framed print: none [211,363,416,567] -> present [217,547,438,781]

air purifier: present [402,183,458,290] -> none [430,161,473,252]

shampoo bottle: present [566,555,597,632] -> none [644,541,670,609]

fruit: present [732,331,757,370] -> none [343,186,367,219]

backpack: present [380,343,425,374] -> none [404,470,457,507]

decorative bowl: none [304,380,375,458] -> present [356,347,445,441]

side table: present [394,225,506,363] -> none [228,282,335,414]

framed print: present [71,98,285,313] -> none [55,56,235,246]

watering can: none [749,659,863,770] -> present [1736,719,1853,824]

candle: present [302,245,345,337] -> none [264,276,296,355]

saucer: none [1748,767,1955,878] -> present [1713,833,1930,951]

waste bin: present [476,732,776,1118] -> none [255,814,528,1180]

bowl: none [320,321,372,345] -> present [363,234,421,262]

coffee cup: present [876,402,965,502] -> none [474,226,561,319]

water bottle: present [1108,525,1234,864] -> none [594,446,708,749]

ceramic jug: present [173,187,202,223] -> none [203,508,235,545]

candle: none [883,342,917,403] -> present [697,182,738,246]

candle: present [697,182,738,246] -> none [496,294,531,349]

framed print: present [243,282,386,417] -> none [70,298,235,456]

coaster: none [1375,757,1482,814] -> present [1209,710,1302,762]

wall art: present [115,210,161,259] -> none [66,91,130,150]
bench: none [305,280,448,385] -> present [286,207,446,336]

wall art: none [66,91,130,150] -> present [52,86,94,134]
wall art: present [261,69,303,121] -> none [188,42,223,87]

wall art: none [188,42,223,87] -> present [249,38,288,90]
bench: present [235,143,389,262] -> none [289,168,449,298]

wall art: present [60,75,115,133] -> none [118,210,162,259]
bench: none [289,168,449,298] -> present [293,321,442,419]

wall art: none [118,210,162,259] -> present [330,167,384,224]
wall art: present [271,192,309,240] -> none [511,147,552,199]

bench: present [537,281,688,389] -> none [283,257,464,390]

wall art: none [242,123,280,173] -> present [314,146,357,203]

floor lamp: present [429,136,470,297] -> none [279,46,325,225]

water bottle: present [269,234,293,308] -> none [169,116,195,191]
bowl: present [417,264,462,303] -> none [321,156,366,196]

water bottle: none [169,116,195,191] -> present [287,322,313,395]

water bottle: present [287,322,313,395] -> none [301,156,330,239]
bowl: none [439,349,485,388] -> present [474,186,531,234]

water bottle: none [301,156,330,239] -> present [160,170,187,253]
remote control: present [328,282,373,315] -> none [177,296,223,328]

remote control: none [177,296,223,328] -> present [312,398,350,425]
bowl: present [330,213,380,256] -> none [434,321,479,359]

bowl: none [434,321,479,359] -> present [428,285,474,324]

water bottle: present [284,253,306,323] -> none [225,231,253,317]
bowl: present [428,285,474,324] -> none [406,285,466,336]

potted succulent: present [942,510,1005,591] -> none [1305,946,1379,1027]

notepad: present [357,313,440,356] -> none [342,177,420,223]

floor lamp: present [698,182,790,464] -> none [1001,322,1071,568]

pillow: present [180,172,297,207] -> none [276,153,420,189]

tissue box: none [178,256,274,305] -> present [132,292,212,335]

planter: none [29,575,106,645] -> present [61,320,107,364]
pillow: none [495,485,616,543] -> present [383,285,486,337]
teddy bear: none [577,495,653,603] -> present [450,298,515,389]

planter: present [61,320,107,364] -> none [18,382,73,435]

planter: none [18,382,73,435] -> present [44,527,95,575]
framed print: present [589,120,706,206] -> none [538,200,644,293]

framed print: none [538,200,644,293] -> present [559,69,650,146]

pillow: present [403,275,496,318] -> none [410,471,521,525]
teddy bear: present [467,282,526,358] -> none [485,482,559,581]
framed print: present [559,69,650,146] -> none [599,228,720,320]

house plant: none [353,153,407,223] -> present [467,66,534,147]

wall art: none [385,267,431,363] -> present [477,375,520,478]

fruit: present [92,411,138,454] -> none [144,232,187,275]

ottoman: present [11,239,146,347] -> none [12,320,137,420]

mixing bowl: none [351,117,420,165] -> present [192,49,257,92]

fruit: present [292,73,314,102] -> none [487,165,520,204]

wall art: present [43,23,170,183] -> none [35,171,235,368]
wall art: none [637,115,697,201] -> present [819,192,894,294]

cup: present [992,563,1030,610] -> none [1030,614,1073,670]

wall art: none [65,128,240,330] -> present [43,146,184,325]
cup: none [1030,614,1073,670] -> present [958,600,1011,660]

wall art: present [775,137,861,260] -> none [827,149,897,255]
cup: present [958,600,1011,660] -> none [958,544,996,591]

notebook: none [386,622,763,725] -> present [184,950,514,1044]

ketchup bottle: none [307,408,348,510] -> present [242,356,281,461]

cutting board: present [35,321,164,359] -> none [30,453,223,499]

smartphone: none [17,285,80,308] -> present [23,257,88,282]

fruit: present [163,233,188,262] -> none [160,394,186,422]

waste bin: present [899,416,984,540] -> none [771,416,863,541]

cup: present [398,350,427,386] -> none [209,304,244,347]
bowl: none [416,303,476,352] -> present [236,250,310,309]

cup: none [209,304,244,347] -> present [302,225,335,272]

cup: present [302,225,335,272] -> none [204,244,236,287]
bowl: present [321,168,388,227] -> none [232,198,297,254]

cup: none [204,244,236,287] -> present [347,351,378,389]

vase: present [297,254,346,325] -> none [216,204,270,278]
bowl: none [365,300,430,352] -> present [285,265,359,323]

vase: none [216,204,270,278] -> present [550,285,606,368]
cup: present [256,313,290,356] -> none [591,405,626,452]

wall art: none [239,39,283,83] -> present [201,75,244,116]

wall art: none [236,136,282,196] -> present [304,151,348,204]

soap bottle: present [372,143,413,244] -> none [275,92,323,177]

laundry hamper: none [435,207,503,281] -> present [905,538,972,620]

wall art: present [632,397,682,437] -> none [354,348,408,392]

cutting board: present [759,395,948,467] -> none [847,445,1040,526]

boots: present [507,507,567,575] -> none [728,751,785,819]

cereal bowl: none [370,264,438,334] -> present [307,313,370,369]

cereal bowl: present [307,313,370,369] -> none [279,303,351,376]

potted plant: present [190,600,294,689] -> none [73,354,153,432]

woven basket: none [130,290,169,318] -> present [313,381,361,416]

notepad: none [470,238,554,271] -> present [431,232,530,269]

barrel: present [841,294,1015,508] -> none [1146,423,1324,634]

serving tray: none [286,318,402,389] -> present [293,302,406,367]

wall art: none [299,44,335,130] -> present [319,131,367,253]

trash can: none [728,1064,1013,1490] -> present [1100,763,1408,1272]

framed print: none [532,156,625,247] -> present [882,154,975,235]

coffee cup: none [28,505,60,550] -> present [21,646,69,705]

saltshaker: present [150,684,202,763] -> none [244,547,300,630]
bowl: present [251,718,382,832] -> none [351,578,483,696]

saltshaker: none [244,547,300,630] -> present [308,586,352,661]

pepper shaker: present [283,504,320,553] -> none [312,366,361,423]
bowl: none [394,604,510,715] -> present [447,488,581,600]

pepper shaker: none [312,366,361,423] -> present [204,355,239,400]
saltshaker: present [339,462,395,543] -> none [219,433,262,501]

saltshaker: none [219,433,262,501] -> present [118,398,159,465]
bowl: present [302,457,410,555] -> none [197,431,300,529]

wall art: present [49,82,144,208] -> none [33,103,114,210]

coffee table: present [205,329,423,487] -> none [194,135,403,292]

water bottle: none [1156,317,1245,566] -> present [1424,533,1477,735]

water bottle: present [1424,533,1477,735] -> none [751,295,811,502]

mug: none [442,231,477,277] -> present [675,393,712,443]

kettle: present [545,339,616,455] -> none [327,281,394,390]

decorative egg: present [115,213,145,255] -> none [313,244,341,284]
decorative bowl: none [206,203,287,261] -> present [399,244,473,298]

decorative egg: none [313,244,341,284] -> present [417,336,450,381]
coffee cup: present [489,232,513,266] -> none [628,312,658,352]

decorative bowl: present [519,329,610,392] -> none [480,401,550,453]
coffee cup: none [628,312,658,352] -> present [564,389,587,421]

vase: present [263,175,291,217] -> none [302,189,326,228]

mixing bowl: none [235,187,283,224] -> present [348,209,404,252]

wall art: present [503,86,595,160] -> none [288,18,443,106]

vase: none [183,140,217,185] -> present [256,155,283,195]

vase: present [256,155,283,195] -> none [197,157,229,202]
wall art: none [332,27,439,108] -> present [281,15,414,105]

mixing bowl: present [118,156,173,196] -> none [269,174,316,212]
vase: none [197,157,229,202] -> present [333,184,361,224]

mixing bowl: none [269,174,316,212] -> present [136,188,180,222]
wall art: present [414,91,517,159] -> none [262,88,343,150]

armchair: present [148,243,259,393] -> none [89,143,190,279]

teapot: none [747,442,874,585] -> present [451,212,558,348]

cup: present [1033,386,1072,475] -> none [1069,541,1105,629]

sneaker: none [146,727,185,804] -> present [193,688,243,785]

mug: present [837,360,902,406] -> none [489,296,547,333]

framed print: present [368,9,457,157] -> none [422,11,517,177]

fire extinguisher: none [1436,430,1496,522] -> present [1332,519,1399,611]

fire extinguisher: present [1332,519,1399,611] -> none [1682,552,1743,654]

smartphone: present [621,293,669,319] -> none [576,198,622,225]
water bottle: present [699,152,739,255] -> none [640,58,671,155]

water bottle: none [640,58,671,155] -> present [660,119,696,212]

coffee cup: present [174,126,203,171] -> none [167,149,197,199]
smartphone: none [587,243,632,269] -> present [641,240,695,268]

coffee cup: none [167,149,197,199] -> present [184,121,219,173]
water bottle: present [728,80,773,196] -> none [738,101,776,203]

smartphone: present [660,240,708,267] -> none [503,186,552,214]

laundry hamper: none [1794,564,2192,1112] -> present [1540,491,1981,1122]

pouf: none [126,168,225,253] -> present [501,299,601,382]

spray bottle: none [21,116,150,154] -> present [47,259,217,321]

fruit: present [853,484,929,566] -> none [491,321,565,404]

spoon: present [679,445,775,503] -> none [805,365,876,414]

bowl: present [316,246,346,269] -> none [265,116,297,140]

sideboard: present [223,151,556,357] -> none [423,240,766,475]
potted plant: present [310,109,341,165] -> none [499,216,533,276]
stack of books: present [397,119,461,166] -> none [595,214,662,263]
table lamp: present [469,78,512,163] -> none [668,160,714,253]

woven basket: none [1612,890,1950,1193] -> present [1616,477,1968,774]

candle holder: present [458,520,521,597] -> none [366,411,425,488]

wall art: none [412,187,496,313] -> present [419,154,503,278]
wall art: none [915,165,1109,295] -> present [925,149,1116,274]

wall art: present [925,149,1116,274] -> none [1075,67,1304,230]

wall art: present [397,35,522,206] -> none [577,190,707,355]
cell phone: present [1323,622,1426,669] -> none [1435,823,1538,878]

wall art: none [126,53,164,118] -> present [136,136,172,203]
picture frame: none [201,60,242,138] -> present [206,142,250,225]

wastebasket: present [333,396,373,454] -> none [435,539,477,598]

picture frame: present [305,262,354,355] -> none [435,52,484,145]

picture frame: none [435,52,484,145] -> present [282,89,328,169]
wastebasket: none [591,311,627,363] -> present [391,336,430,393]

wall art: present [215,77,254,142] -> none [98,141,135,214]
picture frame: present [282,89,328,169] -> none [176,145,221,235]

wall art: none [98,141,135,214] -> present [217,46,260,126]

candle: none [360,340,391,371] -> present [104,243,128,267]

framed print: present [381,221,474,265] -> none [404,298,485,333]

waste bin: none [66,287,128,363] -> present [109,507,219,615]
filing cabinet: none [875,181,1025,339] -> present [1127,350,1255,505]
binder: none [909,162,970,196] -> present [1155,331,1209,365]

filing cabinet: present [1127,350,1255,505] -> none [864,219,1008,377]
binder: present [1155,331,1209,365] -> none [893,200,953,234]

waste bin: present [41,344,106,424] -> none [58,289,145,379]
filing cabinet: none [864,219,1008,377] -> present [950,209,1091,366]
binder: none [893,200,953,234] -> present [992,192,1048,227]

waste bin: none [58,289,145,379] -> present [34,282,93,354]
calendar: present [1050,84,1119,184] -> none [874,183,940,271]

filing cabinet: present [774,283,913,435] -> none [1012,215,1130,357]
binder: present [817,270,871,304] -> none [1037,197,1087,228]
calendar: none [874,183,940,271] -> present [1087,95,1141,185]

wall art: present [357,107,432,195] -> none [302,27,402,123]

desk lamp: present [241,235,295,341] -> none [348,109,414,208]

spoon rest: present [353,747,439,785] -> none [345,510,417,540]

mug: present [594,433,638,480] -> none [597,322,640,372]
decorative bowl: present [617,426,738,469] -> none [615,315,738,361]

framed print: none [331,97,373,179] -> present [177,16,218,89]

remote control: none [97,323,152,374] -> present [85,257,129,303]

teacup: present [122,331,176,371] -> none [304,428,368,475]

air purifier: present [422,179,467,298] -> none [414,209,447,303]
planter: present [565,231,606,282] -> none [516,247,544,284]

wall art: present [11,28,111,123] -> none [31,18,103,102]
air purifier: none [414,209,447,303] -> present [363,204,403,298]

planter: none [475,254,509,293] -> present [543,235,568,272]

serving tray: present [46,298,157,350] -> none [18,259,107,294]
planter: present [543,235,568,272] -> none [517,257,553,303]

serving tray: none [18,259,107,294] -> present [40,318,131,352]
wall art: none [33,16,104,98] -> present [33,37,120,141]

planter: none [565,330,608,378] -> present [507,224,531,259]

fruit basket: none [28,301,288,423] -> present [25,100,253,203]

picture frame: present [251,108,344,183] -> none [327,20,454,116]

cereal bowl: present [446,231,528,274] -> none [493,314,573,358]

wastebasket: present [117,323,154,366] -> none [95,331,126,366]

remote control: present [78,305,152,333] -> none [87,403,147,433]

▬▬▬

- **TASK DESCRIPTION**: If a line in the records holds the string "framed", copy it.

- **ANSWER**:
framed print: none [211,363,416,567] -> present [217,547,438,781]
framed print: present [71,98,285,313] -> none [55,56,235,246]
framed print: present [243,282,386,417] -> none [70,298,235,456]
framed print: present [589,120,706,206] -> none [538,200,644,293]
framed print: none [538,200,644,293] -> present [559,69,650,146]
framed print: present [559,69,650,146] -> none [599,228,720,320]
framed print: none [532,156,625,247] -> present [882,154,975,235]
framed print: present [368,9,457,157] -> none [422,11,517,177]
framed print: present [381,221,474,265] -> none [404,298,485,333]
framed print: none [331,97,373,179] -> present [177,16,218,89]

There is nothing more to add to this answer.